═════ MATERIAL PROVIDED ═════

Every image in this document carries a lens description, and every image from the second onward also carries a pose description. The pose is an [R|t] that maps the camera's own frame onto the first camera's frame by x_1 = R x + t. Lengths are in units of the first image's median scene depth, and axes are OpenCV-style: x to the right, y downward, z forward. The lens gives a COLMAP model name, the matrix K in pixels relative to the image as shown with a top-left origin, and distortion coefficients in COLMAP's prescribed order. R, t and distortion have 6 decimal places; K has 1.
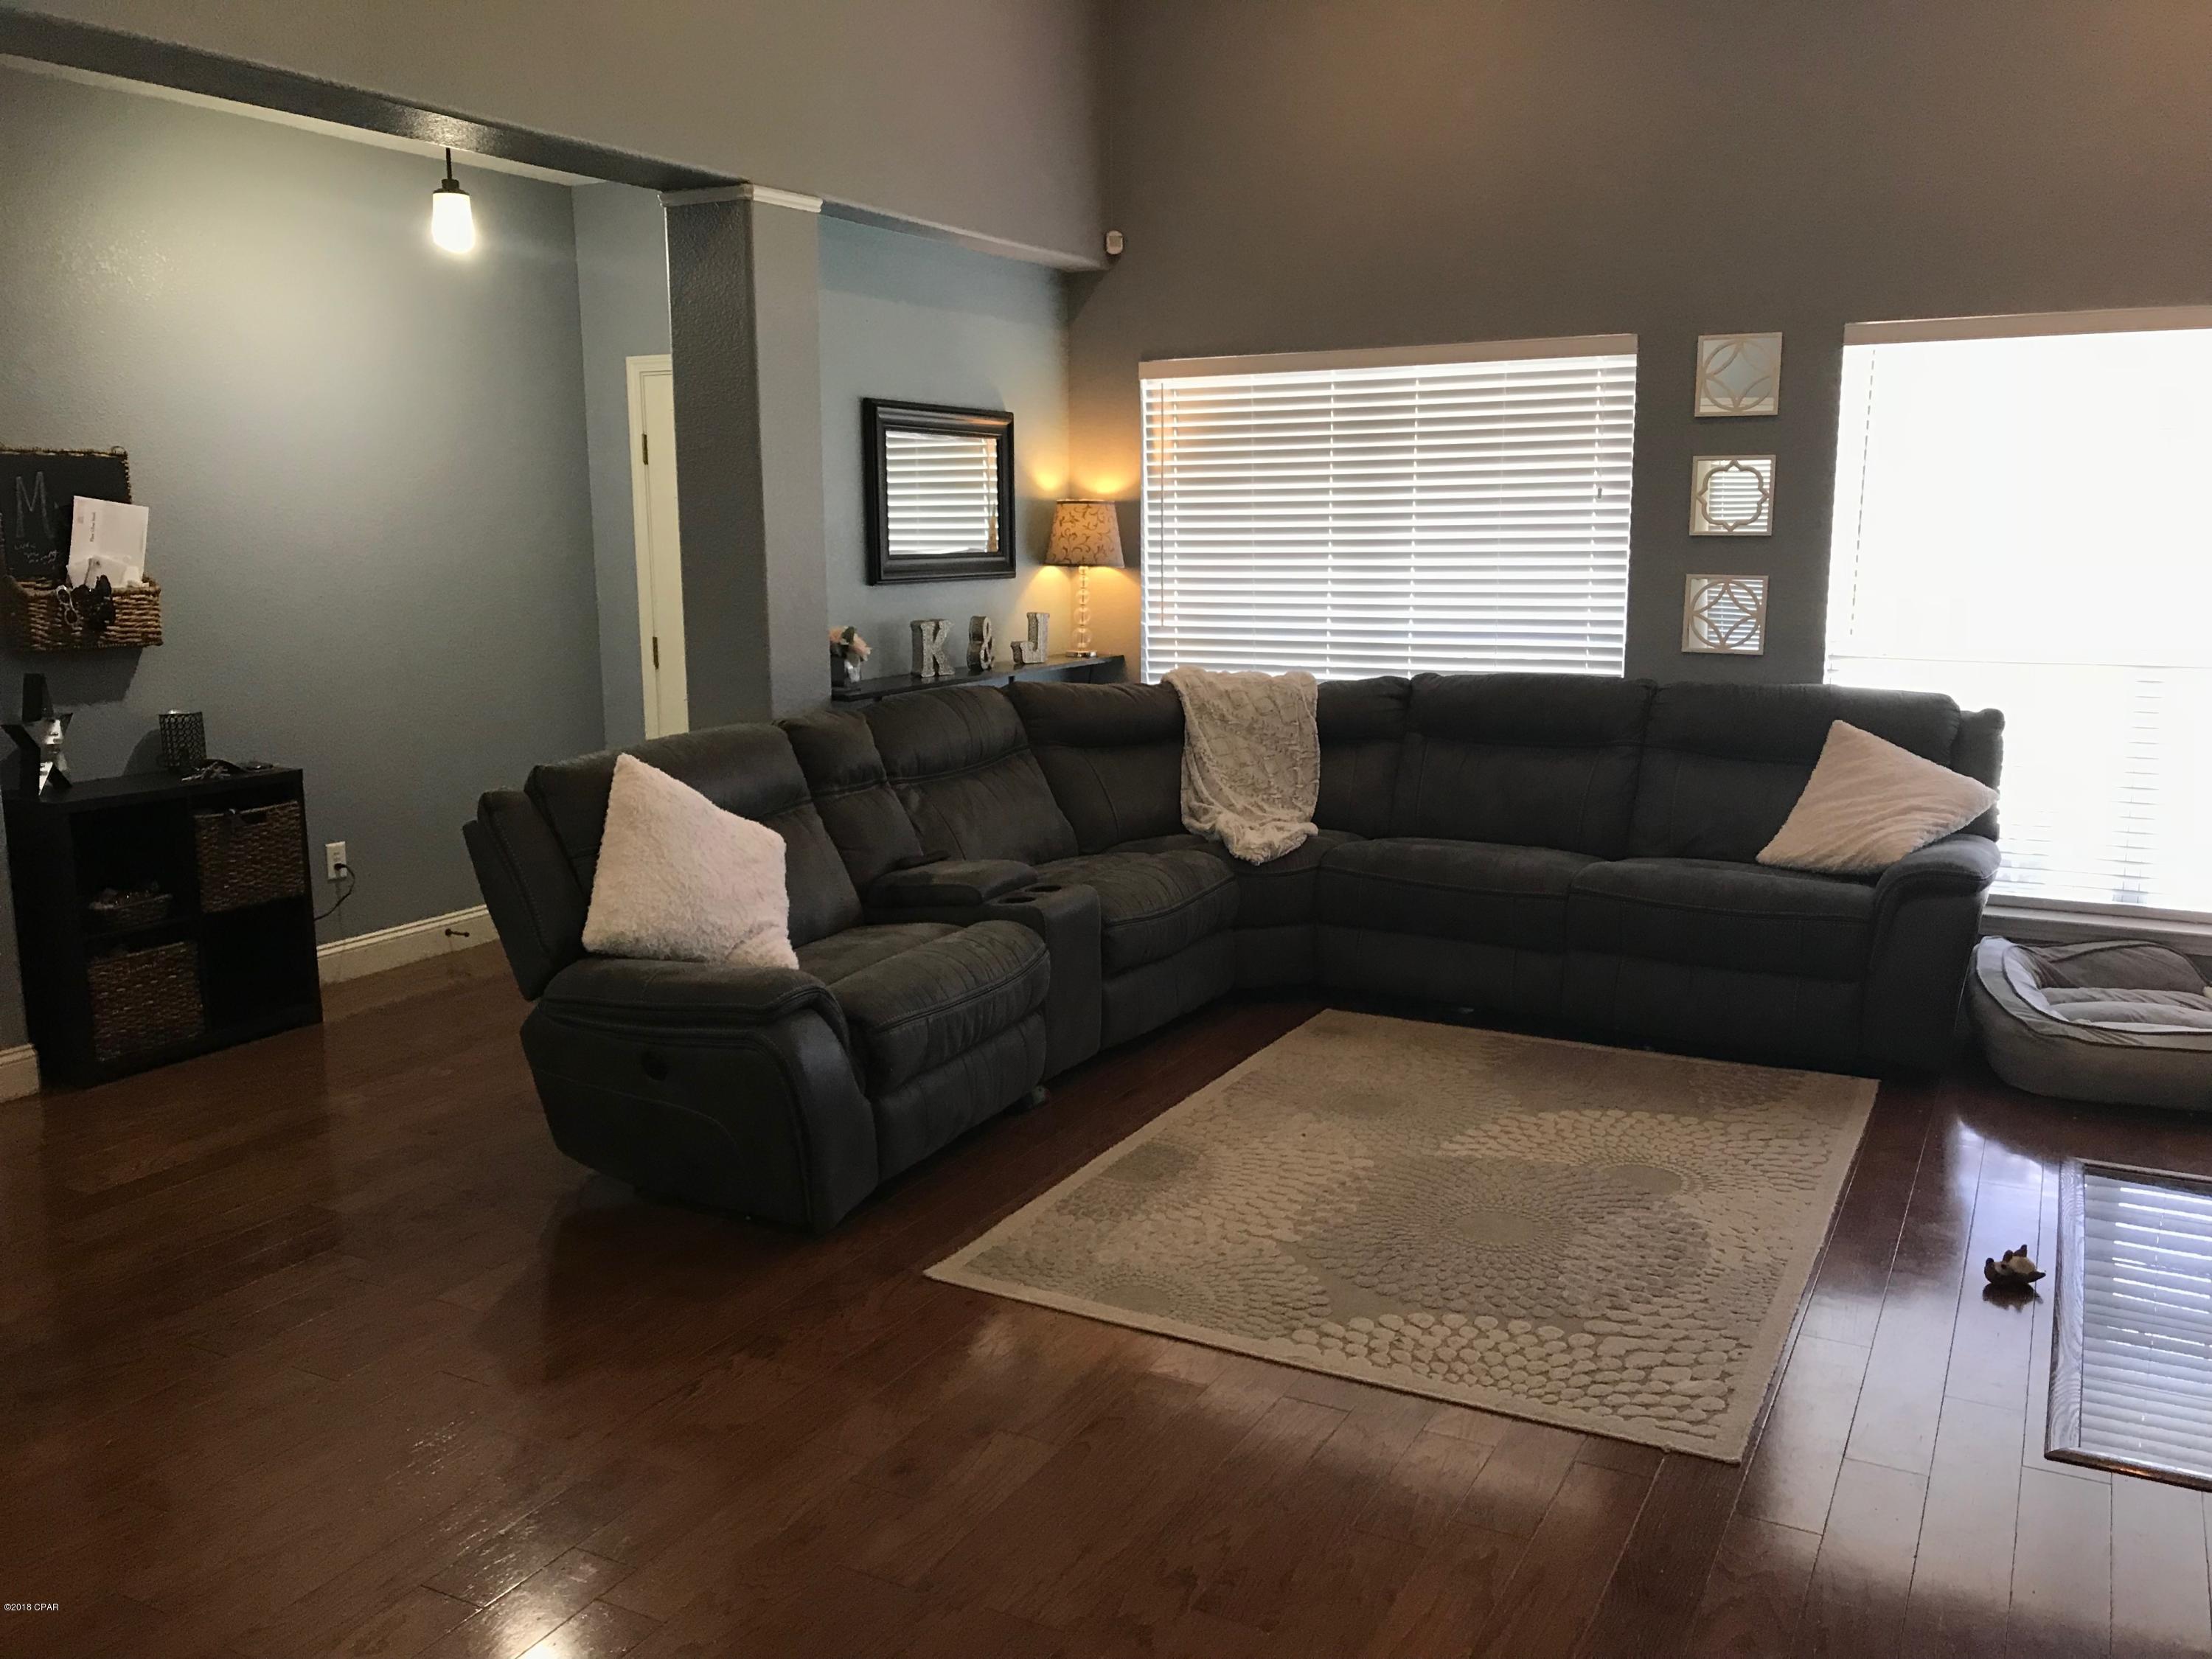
lens RADIAL K [[1792.9, 0, 1106.0], [0, 1792.9, 829.5], [0, 0, 1]] dist [0.000269, -0.007539]
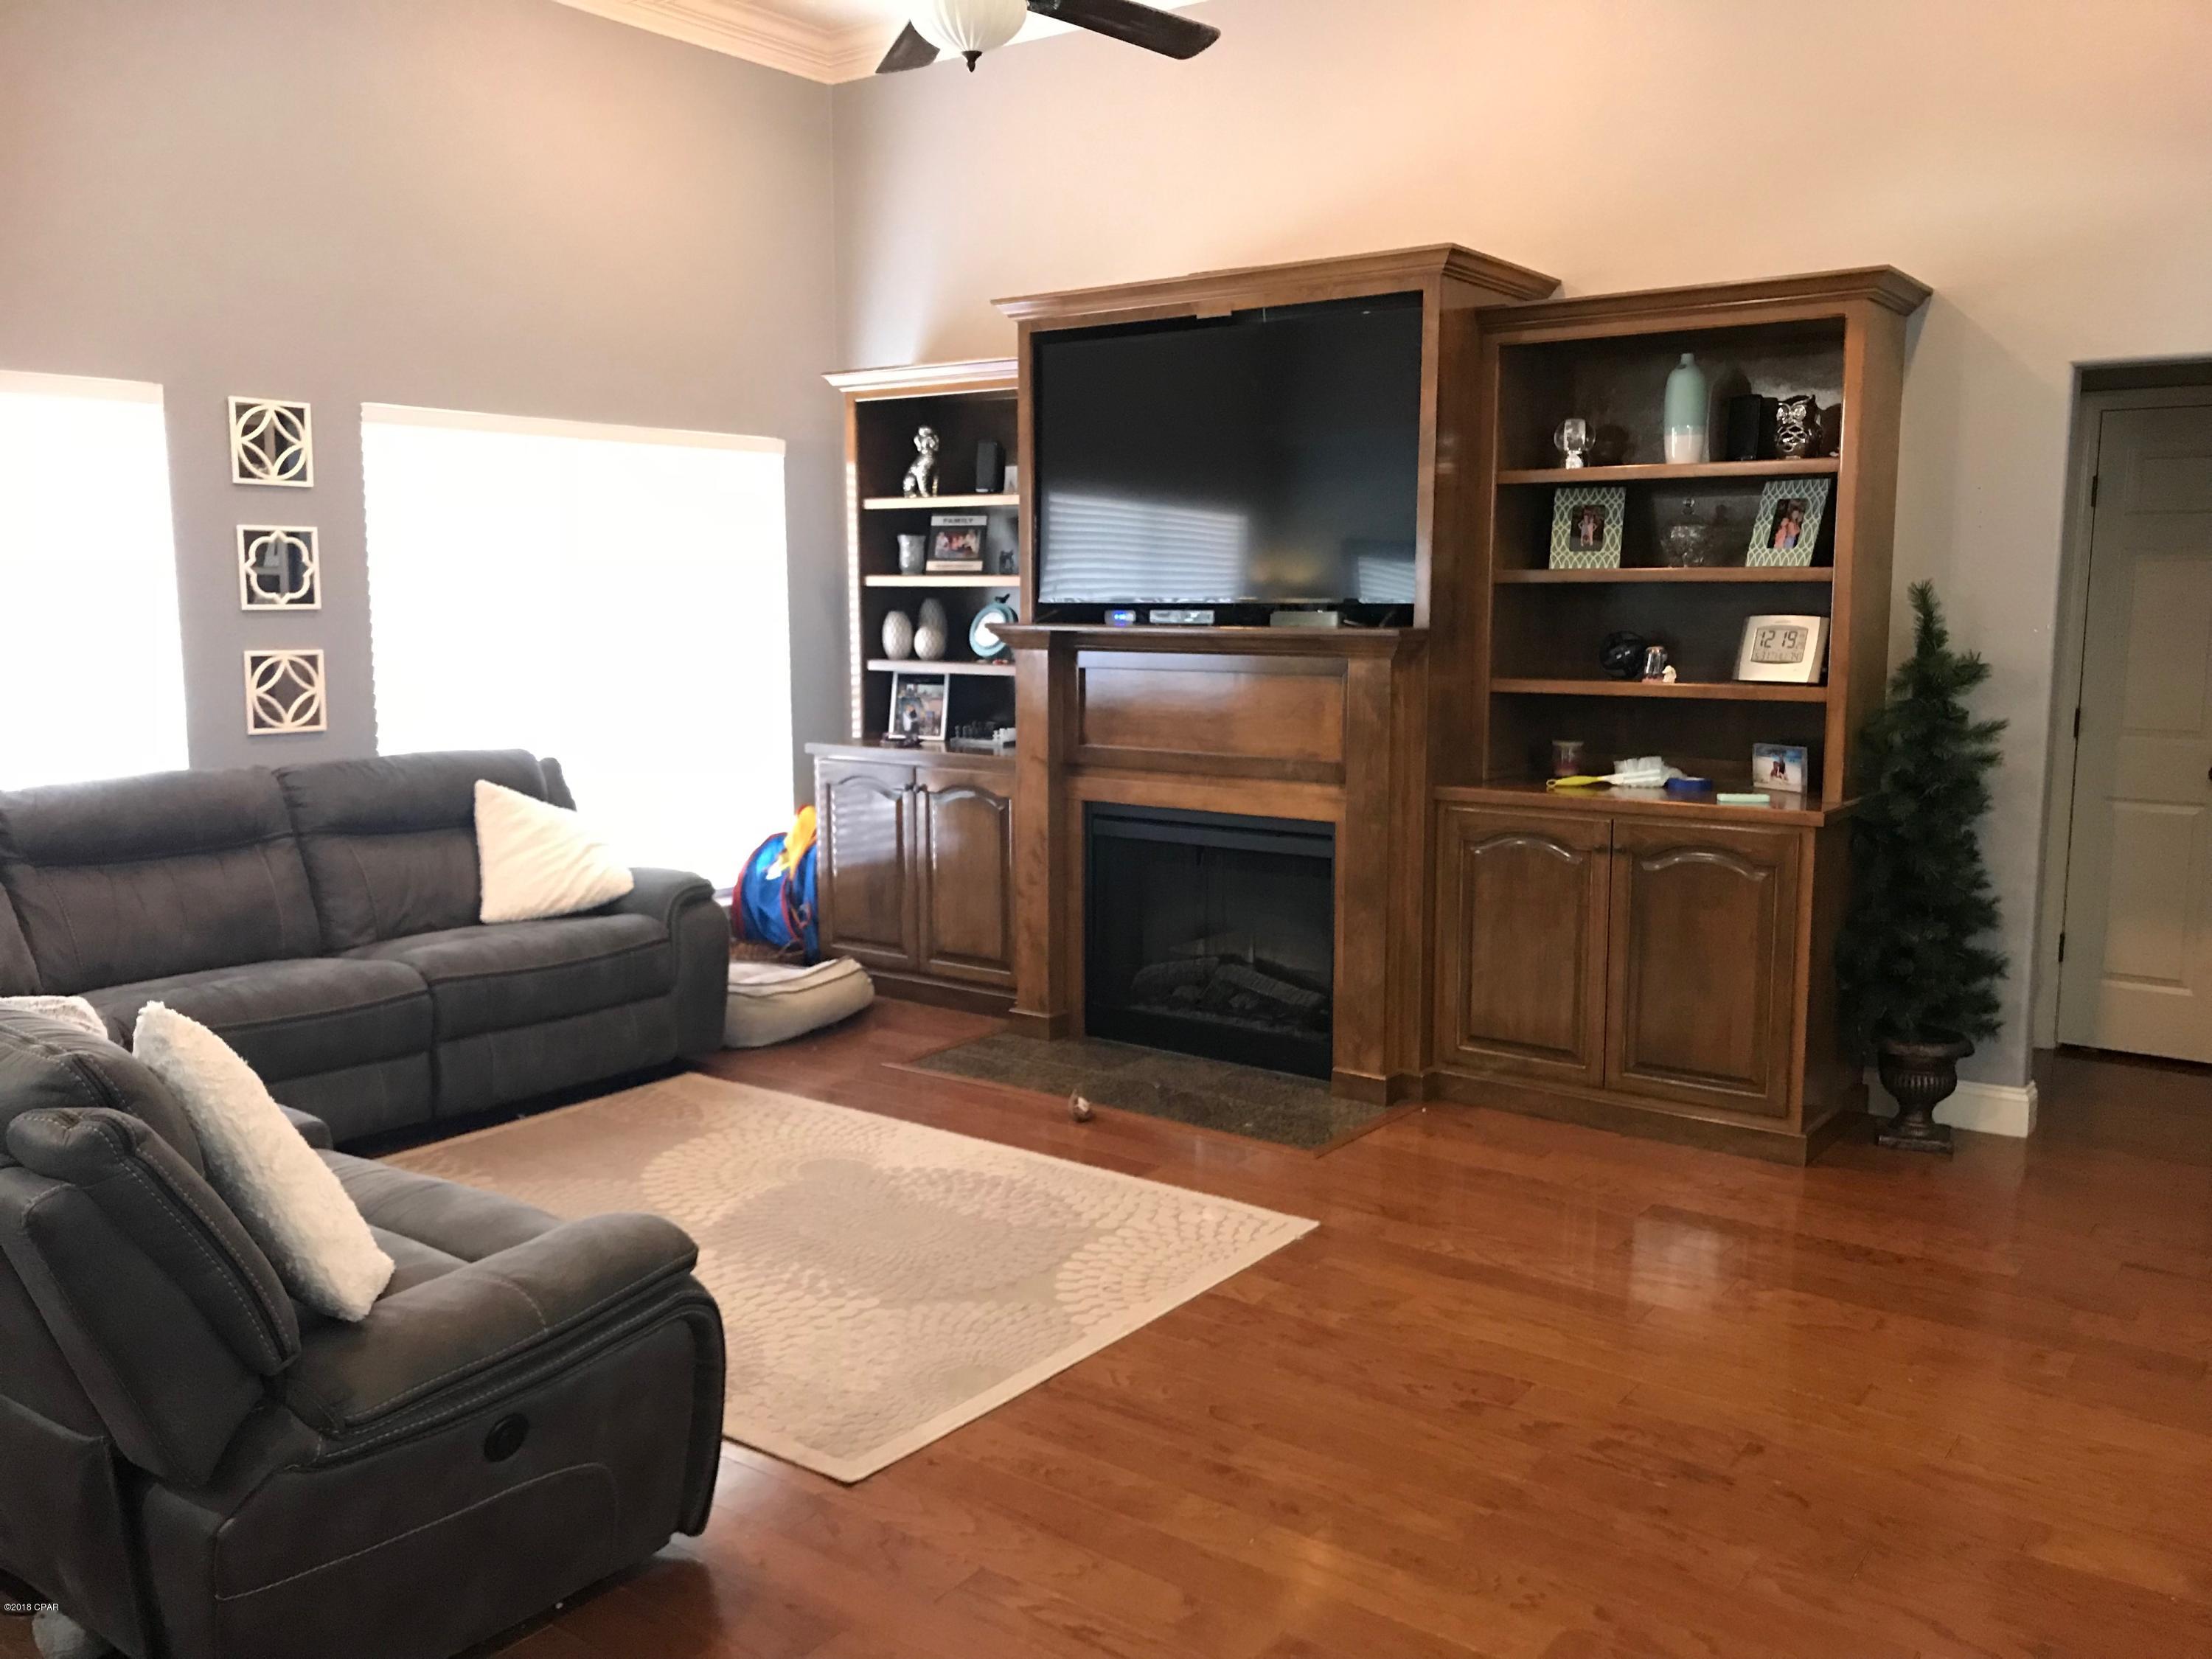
lens RADIAL K [[1792.9, 0, 1106.0], [0, 1792.9, 829.5], [0, 0, 1]] dist [0.000269, -0.007539]
pose [[0.139425, -0.120951, 0.982818, -0.684669], [0.164951, 0.981482, 0.097386, -0.087634], [-0.976397, 0.148539, 0.156795, 0.559092]]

═════

TASK STATEMENT
Please print everything in the material exactly, apart from the pictures.

TASK RESULT
Every image in this document carries a lens description, and every image from the second onward also carries a pose description. The pose is an [R|t] that maps the camera's own frame onto the first camera's frame by x_1 = R x + t. Lengths are in units of the first image's median scene depth, and axes are OpenCV-style: x to the right, y downward, z forward. The lens gives a COLMAP model name, the matrix K in pixels relative to the image as shown with a top-left origin, and distortion coefficients in COLMAP's prescribed order. R, t and distortion have 6 decimal places; K has 1.
lens RADIAL K [[1792.9, 0, 1106.0], [0, 1792.9, 829.5], [0, 0, 1]] dist [0.000269, -0.007539]
lens RADIAL K [[1792.9, 0, 1106.0], [0, 1792.9, 829.5], [0, 0, 1]] dist [0.000269, -0.007539]
pose [[0.139425, -0.120951, 0.982818, -0.684669], [0.164951, 0.981482, 0.097386, -0.087634], [-0.976397, 0.148539, 0.156795, 0.559092]]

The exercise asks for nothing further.